Among these three main minerals, two minerals – bridgmanite and davemaoite – have both perovskite-type crystal structures. This structure is also widely known in physics, chemistry, and materials engineering, as some materials with the perovskite-type structure have shown superconductivity.
At shallow depths, minerals with similar crystal structures often merge and become single minerals, typically under a high-temperature environment.
Despite the structural similarity, however, existing studies have shown that davemaoite, rich in calcium, and bridgmanite, rich in magnesium, remain separate throughout the lower mantle.
“Why davemaoite and bridgmanite do not merge into one despite the fact that they have very similar atomic-scale structures?“ Sang-Heon Dan Shim, co-author of the Nature paper, said in a media statement. “Many attempts have been made to find conditions where these two minerals merge, yet the answer from experiments has been consistently two separate minerals.

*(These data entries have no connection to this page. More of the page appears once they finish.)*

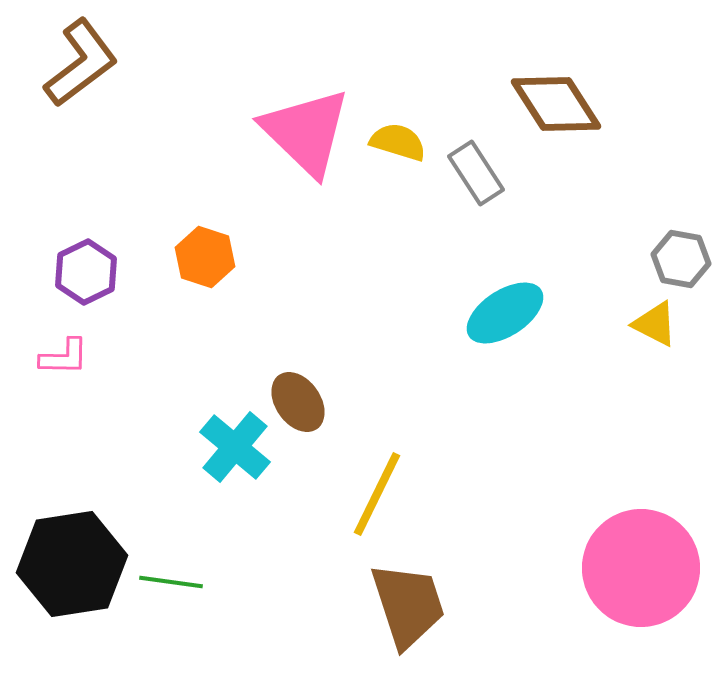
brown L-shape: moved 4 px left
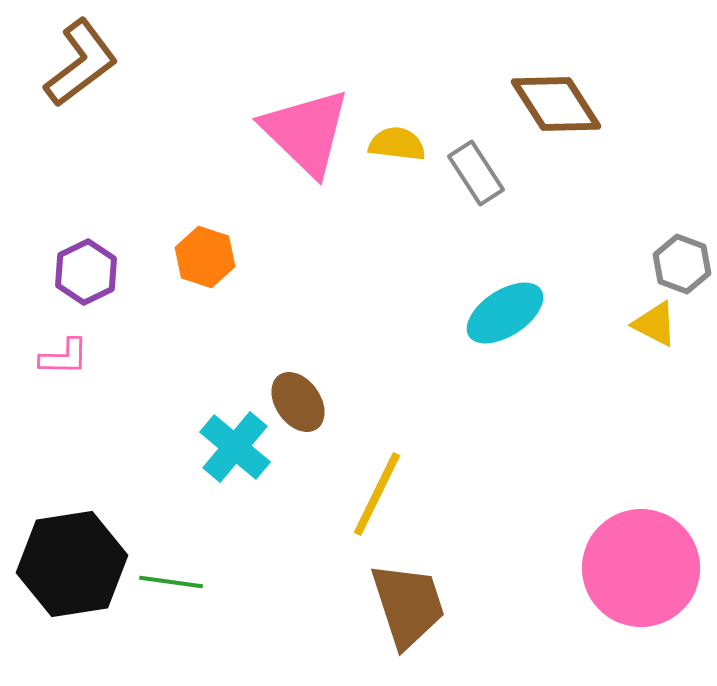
yellow semicircle: moved 1 px left, 2 px down; rotated 10 degrees counterclockwise
gray hexagon: moved 1 px right, 5 px down; rotated 10 degrees clockwise
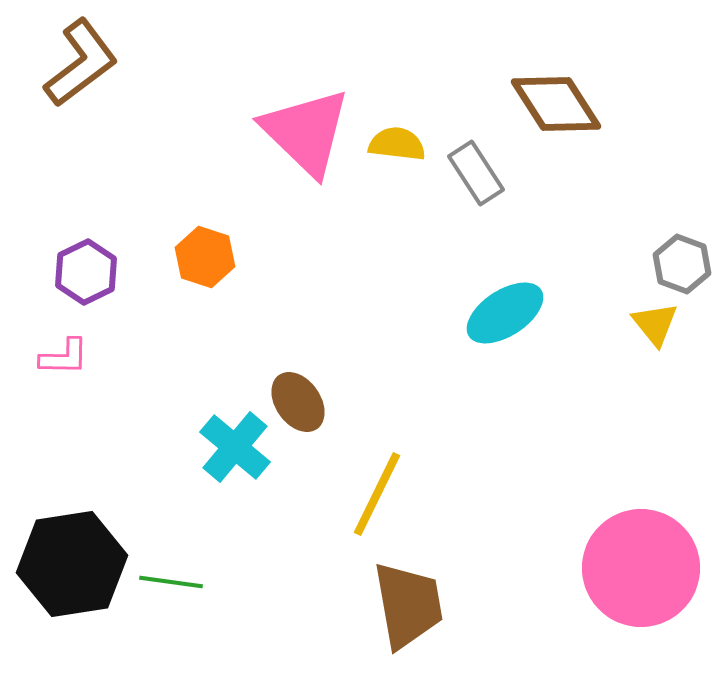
yellow triangle: rotated 24 degrees clockwise
brown trapezoid: rotated 8 degrees clockwise
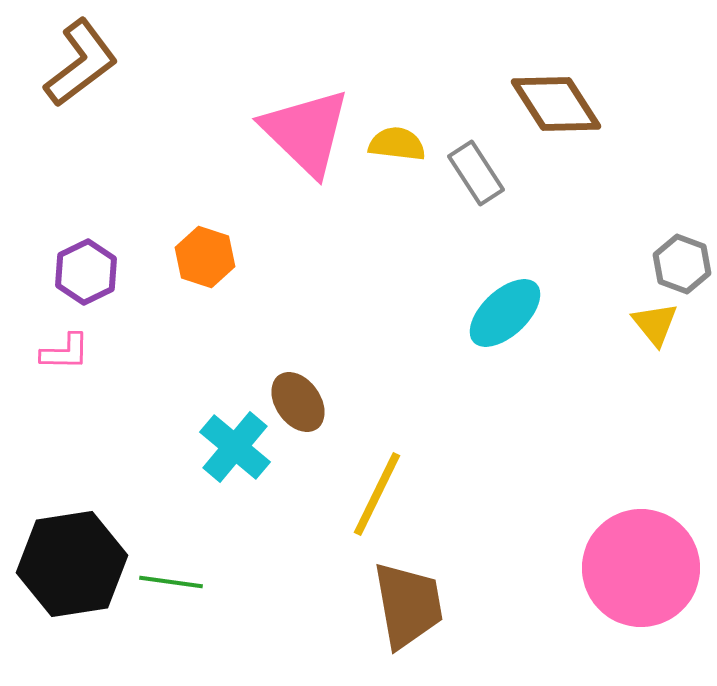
cyan ellipse: rotated 10 degrees counterclockwise
pink L-shape: moved 1 px right, 5 px up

This where we felt we need some fresh new ideas in experiments.”
The new experiment was an opportunity for the research group to try various heating techniques to compare methods.
Instead of increasing temperature slowly in conventional high-pressure experiments, they increased temperature very fast to the high temperature related to the lower mantle, reaching 3000–3500 F within a second. The reason for this was that once two perovskite-structured minerals form it becomes very difficult for them to merge even if they enter into temperature conditions where a single perovskite mineral should be stable.

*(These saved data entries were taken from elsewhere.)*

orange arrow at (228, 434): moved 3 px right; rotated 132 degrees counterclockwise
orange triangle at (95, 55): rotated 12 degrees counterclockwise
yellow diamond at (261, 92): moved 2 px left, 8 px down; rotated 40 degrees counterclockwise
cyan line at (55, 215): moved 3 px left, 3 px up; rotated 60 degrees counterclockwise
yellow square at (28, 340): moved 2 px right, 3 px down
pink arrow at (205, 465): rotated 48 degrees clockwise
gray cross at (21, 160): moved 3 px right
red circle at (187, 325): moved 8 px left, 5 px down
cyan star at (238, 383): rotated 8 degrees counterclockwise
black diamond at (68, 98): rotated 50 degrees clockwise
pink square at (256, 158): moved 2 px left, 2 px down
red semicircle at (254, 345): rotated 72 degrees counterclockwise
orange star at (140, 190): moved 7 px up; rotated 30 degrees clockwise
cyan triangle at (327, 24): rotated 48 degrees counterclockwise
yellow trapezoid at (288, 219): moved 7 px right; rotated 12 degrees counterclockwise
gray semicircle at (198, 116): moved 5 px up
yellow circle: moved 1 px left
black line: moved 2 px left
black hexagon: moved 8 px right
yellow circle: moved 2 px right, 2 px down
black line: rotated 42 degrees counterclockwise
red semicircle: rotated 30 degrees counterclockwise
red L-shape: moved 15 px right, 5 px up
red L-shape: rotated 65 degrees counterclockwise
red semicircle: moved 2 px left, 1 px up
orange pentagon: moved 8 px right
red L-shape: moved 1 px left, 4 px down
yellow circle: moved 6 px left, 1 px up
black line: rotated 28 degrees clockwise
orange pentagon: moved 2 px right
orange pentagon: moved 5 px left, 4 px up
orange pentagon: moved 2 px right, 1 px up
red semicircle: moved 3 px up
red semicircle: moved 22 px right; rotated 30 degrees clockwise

By heating the samples fast to target temperatures, Shim and his co-author Byeongkwan Ko were able to avoid the formation of two perovskite-structured minerals at low temperatures. Once they reached the temperature of the lower mantle, they monitored what minerals formed for 15–30 min using X-ray beams. They found that only single perovskite mineral forms, unexpected from the previous experiments. They also noticed that at sufficiently high temperatures greater than 3500 F, davemaoite and bridgmanite become a single mineral in the perovskite-type structure.
“It has been believed that a large size difference between calcium and magnesium, the major cations of davemaoite and bridgmanite, respectively, should hinder these two minerals from merging,” Ko said. “But our study shows that they can overcome such a difference in hot environments.”
The experiments suggest that the deeper lower mantle with sufficiently high temperature should have a mineralogy different from the shallower lower mantle. Because the mantle was much warmer in the early earth, the group’s new results indicate that most of the lower mantle had a single perovskite-structured mineral then, which means the mineralogy differed from the present-day lower mantle.
This new observation has a range of impacts on understanding of the deep earth. Many seismic observations have shown that the deeper lower mantle properties are different from the shallower lower mantle. The changes are reported to be gradual. The merge of bridgmanite and davemaoite is shown to be gradual in the research group’s experiments.
Also, the properties of a rock with three main minerals; bridgmanite, ferropericlase, and davemaoite, do not match well with the properties of the deeper lower mantle. Ko and collaborators predict that these unresolved problems can be explained by a merge of bridgmanite and davemaoite to a new single perovskite-structured mineral.